> _Assignment_
Copy verbatim the lines in the records below, starting with the line that contains "in system dynamics." and going on through the line that contains "c) What is the relationship between x", including both.

> _Input data_
◇ ◇ ◇

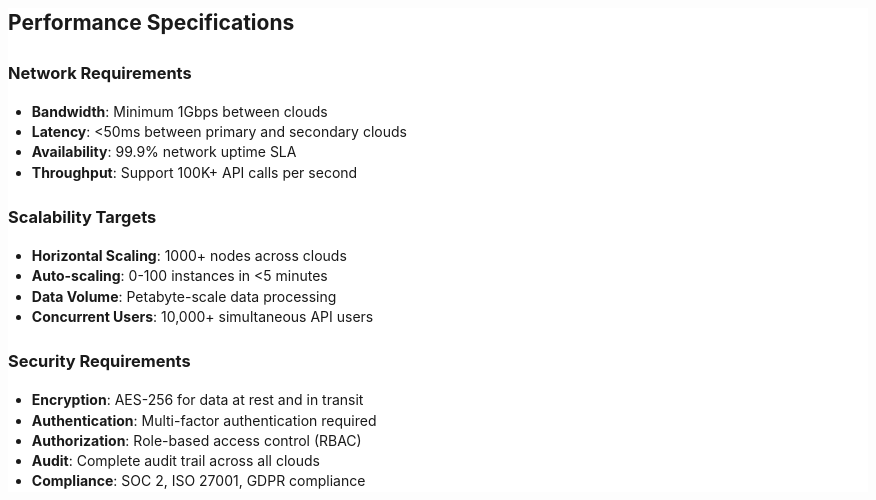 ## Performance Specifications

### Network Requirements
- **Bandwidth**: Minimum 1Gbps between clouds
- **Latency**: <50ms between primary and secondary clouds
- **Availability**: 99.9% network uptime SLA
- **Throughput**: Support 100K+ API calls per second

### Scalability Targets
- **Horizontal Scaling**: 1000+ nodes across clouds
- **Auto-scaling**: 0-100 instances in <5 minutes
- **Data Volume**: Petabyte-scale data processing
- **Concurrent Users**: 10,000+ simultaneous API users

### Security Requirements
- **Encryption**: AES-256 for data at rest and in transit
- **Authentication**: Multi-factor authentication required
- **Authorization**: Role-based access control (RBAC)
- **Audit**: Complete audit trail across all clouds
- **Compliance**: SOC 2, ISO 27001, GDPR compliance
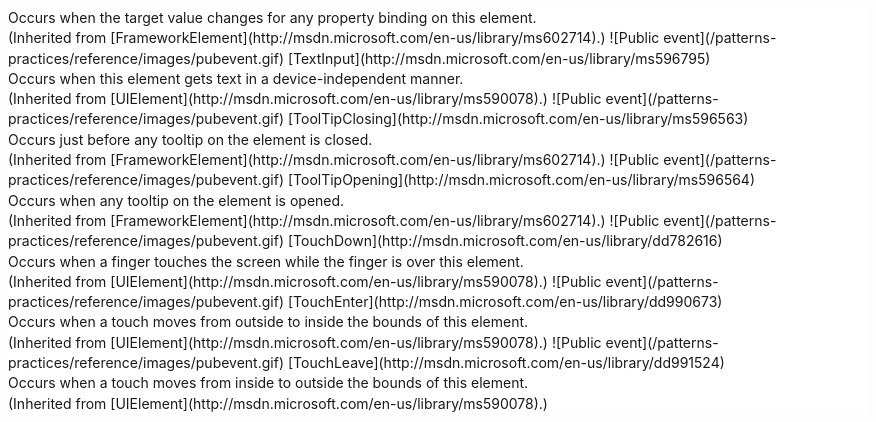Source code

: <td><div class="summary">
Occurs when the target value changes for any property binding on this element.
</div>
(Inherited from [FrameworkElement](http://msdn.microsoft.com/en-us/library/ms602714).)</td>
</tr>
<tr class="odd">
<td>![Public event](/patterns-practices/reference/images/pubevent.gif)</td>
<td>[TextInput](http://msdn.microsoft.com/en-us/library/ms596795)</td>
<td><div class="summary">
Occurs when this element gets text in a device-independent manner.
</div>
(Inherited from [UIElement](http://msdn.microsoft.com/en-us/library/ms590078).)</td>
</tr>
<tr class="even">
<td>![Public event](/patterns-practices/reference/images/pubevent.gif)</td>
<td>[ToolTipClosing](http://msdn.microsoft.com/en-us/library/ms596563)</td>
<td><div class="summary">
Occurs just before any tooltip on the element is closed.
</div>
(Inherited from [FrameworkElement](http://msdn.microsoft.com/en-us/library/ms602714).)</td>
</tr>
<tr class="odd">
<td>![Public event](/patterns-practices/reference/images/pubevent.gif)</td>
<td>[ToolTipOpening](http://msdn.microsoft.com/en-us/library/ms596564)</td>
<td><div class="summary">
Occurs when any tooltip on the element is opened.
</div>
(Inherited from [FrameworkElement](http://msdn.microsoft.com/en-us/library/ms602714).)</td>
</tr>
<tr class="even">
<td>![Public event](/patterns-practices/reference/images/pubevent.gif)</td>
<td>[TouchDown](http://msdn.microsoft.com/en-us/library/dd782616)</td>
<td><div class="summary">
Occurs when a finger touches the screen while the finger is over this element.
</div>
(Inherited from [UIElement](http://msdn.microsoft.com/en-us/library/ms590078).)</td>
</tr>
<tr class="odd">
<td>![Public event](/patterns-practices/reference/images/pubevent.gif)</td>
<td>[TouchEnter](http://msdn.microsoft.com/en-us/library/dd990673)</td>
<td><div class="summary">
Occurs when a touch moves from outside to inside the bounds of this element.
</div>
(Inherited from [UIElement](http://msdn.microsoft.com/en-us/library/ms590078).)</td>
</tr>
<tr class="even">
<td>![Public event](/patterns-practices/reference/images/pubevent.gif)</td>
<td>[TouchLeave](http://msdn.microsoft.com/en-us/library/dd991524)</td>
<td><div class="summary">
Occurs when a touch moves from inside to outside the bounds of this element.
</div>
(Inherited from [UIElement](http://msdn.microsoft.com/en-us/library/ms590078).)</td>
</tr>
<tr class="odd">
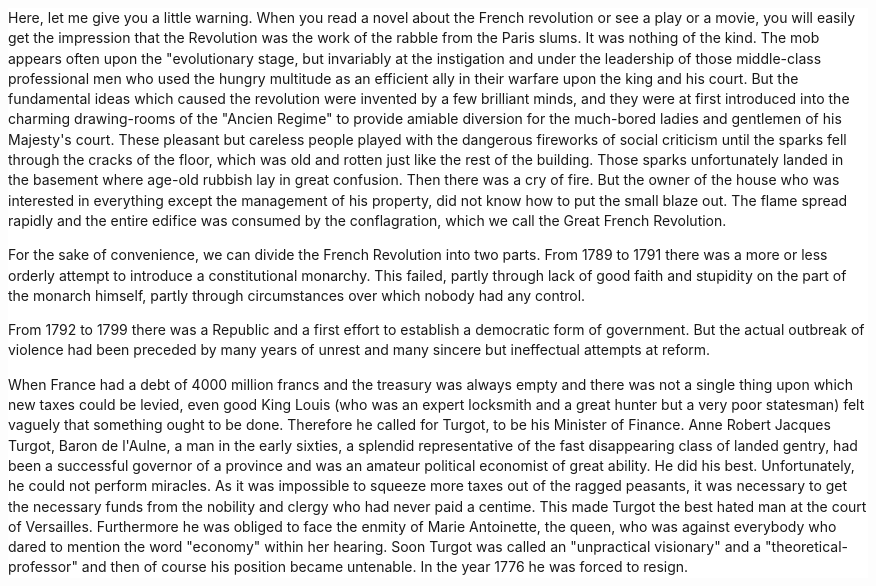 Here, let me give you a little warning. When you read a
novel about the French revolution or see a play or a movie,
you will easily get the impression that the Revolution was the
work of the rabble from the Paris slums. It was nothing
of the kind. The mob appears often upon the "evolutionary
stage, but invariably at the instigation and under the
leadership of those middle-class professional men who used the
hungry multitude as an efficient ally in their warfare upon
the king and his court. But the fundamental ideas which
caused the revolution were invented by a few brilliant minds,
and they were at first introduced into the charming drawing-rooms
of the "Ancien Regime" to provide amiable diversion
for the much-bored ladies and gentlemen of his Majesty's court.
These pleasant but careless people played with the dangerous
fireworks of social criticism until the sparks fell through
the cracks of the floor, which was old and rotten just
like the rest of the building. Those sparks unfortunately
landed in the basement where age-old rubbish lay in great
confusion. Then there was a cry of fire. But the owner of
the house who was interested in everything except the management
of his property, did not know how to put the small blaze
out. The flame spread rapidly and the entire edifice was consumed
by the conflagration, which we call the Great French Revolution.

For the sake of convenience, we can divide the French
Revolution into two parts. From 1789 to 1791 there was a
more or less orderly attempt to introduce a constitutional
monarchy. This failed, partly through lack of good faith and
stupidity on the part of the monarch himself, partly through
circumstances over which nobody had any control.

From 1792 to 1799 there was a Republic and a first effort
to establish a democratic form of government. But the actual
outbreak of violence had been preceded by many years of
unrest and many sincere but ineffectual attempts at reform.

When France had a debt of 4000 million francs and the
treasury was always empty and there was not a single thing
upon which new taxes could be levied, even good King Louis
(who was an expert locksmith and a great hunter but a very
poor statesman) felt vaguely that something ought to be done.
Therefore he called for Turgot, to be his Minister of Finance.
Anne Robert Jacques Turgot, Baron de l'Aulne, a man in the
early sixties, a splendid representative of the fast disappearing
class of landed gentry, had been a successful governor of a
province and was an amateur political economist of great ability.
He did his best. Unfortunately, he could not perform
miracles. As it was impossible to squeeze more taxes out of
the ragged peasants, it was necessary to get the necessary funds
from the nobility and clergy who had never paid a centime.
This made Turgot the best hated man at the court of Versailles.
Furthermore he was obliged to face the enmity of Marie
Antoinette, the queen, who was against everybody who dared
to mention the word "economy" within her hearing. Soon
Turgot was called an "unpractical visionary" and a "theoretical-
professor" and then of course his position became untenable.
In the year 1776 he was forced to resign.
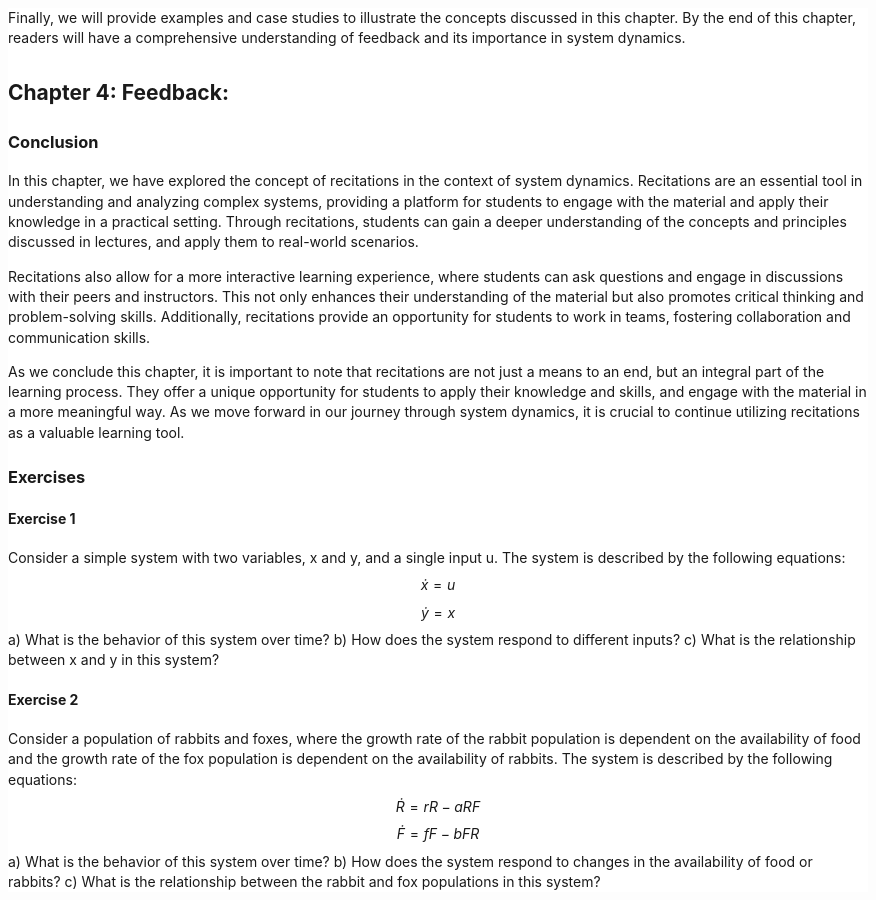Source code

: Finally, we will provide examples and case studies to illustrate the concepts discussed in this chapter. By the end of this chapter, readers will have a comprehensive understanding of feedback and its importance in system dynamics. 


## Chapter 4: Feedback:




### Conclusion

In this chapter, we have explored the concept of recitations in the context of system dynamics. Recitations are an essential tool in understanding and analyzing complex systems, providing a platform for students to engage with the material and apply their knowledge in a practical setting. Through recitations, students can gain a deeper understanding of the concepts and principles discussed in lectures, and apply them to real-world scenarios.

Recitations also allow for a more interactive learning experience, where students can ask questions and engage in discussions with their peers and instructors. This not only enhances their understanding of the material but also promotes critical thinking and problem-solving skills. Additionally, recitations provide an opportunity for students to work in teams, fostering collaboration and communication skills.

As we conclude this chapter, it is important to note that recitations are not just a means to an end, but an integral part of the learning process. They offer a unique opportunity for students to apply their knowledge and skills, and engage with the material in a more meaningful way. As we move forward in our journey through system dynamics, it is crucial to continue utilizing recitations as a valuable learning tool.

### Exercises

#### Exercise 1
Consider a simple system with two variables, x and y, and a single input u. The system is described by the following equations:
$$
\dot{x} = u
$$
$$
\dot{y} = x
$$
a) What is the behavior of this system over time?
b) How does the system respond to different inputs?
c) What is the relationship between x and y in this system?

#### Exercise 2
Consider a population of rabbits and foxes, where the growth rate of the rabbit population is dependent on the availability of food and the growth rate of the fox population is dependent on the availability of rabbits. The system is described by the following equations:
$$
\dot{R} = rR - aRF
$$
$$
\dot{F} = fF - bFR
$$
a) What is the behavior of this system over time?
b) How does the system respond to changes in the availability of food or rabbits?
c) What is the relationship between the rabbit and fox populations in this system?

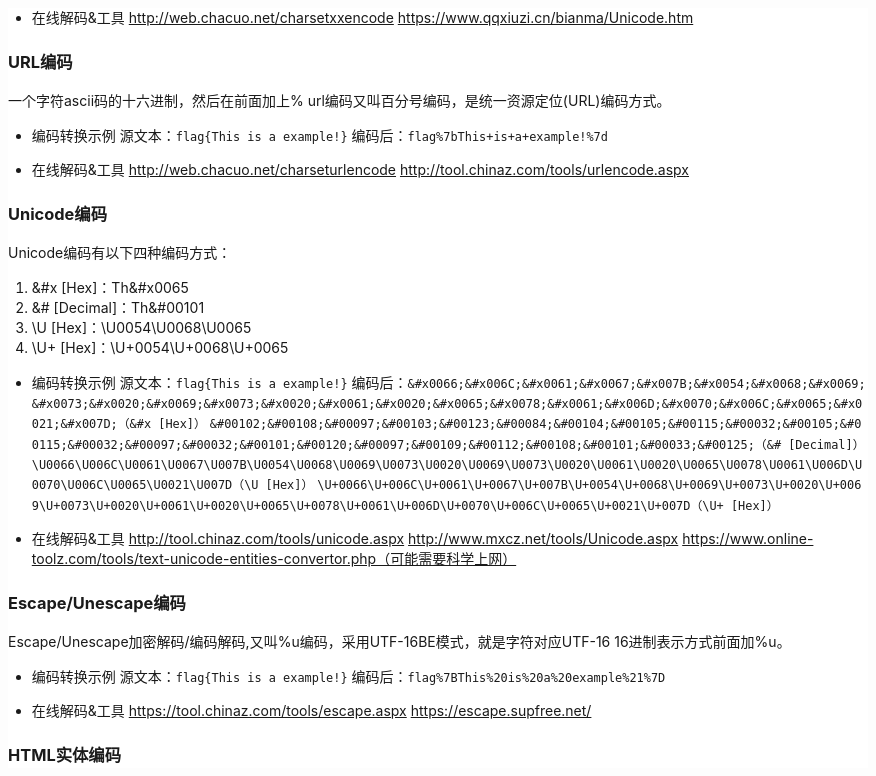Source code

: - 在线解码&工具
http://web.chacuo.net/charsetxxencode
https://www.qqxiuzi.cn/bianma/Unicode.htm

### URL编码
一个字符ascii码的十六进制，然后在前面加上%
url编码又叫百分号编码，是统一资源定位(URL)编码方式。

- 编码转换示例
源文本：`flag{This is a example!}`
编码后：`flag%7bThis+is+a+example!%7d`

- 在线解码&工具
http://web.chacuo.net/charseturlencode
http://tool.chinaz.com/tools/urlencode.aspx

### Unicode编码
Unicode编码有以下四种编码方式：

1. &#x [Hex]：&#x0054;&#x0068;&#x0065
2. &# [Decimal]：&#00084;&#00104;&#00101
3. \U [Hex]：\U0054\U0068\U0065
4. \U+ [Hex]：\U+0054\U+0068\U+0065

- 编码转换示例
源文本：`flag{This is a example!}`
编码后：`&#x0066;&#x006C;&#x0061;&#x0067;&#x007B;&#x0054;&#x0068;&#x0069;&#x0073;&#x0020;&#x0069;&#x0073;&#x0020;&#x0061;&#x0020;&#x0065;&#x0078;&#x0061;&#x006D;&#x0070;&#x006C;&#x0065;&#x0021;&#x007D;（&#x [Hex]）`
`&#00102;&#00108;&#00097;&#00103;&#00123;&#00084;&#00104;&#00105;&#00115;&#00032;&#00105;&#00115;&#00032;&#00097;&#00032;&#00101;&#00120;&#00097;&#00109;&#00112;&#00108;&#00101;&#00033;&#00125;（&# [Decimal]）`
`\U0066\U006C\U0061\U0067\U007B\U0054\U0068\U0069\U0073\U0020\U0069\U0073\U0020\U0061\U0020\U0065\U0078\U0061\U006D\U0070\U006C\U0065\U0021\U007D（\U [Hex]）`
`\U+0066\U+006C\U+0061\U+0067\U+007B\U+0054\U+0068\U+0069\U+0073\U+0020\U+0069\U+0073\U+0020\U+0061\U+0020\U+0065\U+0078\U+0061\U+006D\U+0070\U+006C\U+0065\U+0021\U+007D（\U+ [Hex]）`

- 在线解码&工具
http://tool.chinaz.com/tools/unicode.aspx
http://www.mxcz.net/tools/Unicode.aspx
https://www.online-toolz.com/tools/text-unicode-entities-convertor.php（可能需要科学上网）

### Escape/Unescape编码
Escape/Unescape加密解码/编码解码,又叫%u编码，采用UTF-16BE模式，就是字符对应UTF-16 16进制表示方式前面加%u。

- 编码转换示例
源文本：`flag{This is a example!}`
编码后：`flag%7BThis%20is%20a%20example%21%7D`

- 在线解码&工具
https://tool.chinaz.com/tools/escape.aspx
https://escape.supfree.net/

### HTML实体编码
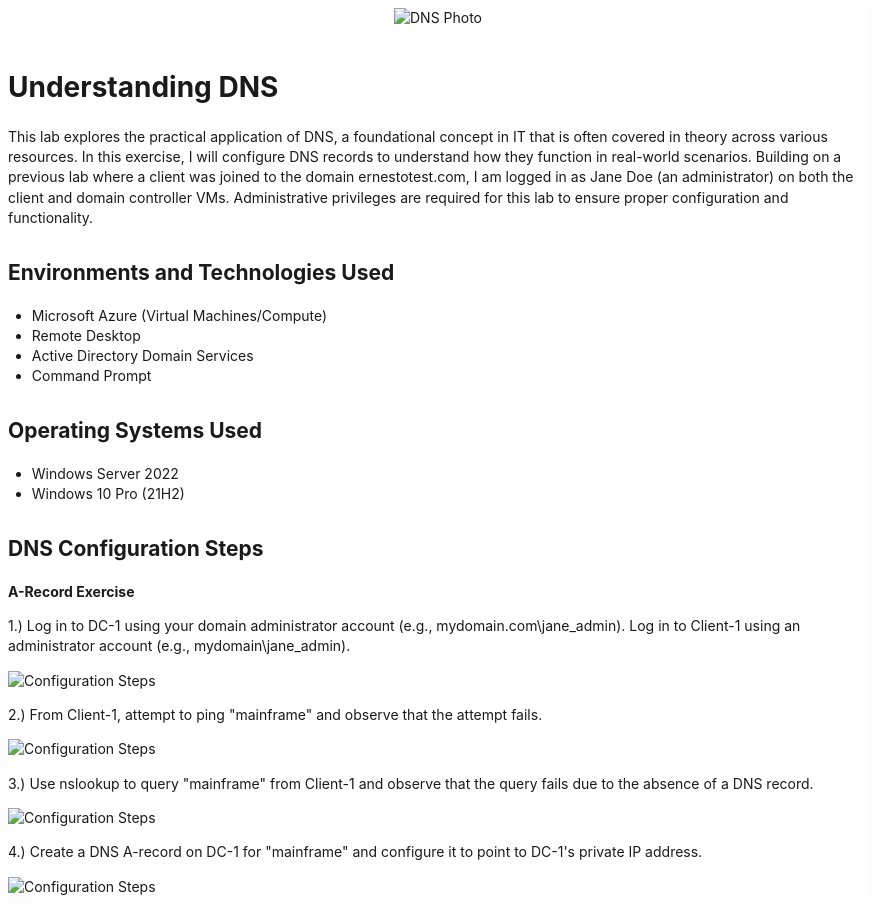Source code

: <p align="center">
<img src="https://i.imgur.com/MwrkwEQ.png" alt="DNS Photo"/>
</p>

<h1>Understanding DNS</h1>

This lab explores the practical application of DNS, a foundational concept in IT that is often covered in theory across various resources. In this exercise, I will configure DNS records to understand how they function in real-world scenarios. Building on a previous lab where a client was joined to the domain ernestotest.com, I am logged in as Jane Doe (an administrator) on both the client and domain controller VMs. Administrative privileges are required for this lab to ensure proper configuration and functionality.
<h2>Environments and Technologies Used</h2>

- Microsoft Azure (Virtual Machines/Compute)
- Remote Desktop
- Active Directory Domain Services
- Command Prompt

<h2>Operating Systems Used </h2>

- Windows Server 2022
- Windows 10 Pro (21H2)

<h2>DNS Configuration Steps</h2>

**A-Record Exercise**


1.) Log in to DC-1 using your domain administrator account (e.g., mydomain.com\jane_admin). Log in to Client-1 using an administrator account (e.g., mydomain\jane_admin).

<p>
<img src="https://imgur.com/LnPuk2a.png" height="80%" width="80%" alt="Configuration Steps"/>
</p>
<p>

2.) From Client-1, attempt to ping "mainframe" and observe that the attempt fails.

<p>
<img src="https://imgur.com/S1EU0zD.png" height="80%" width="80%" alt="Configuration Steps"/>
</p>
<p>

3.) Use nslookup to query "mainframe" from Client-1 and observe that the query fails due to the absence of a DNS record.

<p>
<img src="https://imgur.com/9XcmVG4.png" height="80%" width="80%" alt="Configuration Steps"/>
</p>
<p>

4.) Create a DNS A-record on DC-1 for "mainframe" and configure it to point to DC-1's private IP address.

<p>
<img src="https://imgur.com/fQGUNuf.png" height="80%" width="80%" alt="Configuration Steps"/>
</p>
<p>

◇ ◇ ◇

> _Task answer_
: Finally, we will provide examples and case studies to illustrate the concepts discussed in this chapter. By the end of this chapter, readers will have a comprehensive understanding of feedback and its importance in system dynamics. 


## Chapter 4: Feedback:




### Conclusion

In this chapter, we have explored the concept of recitations in the context of system dynamics. Recitations are an essential tool in understanding and analyzing complex systems, providing a platform for students to engage with the material and apply their knowledge in a practical setting. Through recitations, students can gain a deeper understanding of the concepts and principles discussed in lectures, and apply them to real-world scenarios.

Recitations also allow for a more interactive learning experience, where students can ask questions and engage in discussions with their peers and instructors. This not only enhances their understanding of the material but also promotes critical thinking and problem-solving skills. Additionally, recitations provide an opportunity for students to work in teams, fostering collaboration and communication skills.

As we conclude this chapter, it is important to note that recitations are not just a means to an end, but an integral part of the learning process. They offer a unique opportunity for students to apply their knowledge and skills, and engage with the material in a more meaningful way. As we move forward in our journey through system dynamics, it is crucial to continue utilizing recitations as a valuable learning tool.

### Exercises

#### Exercise 1
Consider a simple system with two variables, x and y, and a single input u. The system is described by the following equations:
$$
\dot{x} = u
$$
$$
\dot{y} = x
$$
a) What is the behavior of this system over time?
b) How does the system respond to different inputs?
c) What is the relationship between x and y in this system?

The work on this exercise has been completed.